Data to process:
*****
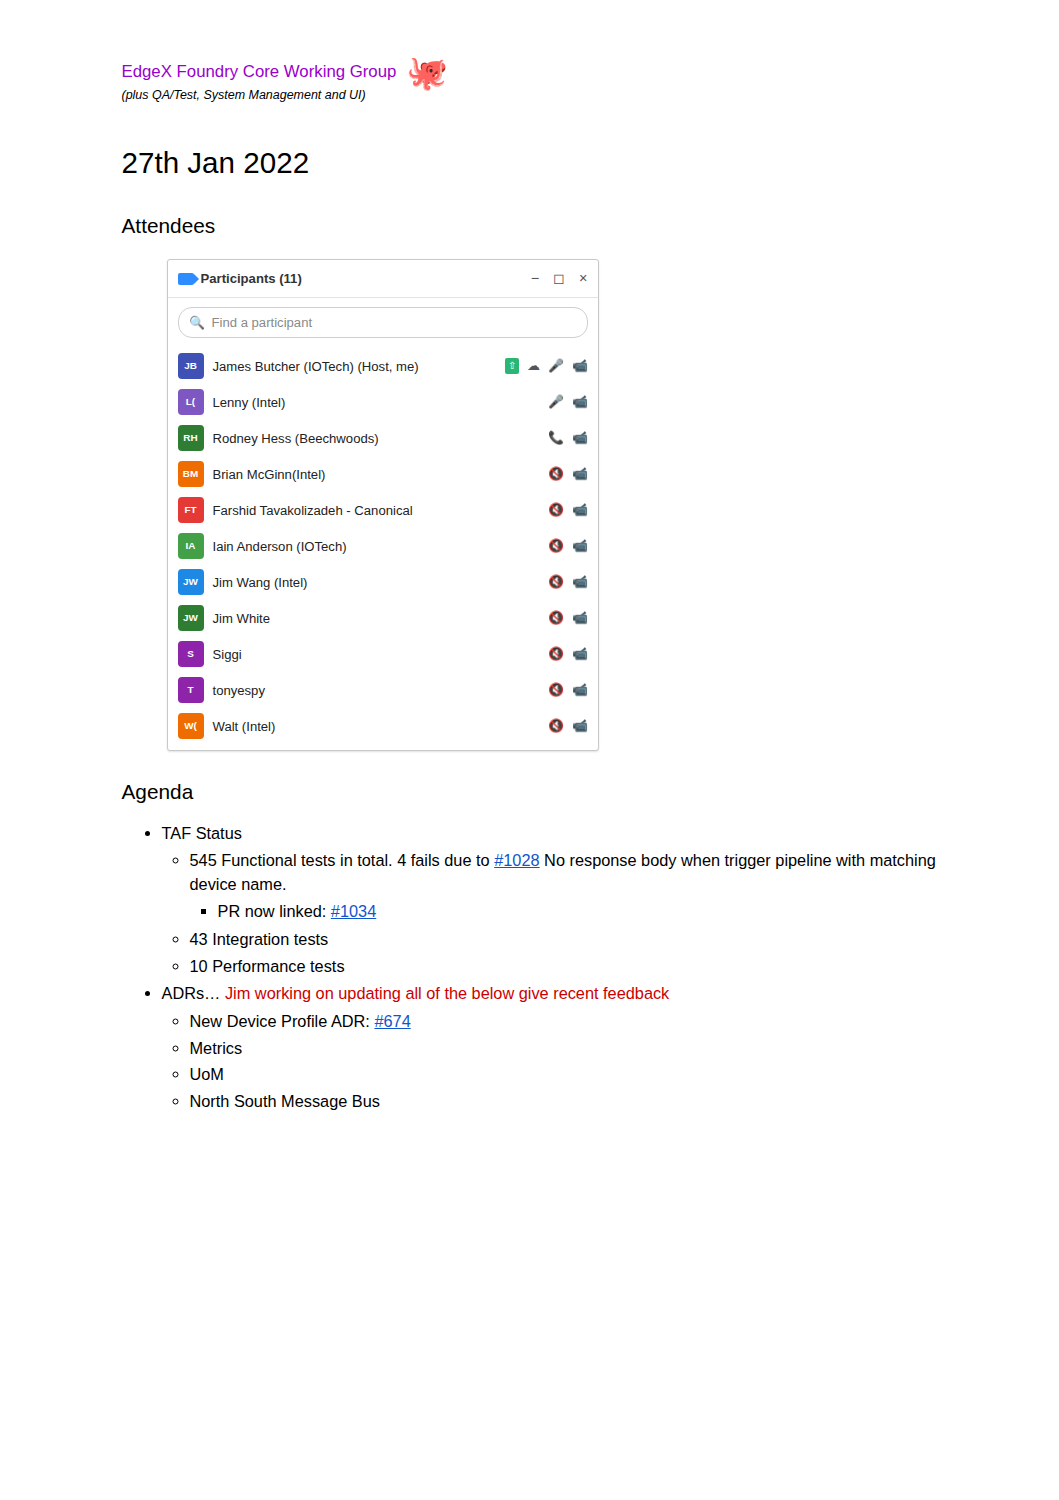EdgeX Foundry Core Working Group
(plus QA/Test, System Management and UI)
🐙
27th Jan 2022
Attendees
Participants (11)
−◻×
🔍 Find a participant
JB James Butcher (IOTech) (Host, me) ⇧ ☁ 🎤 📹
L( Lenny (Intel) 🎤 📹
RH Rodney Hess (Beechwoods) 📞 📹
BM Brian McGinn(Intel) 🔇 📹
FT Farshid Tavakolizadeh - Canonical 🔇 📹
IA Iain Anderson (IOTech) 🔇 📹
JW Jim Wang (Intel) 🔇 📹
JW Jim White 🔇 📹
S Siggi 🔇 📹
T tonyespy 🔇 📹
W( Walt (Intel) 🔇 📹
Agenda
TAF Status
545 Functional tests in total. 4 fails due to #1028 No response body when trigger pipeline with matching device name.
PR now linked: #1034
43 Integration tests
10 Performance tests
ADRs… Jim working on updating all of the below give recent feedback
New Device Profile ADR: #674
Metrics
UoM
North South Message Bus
*****
Report only the number of lines, among the records above, that contain the word "tests".

3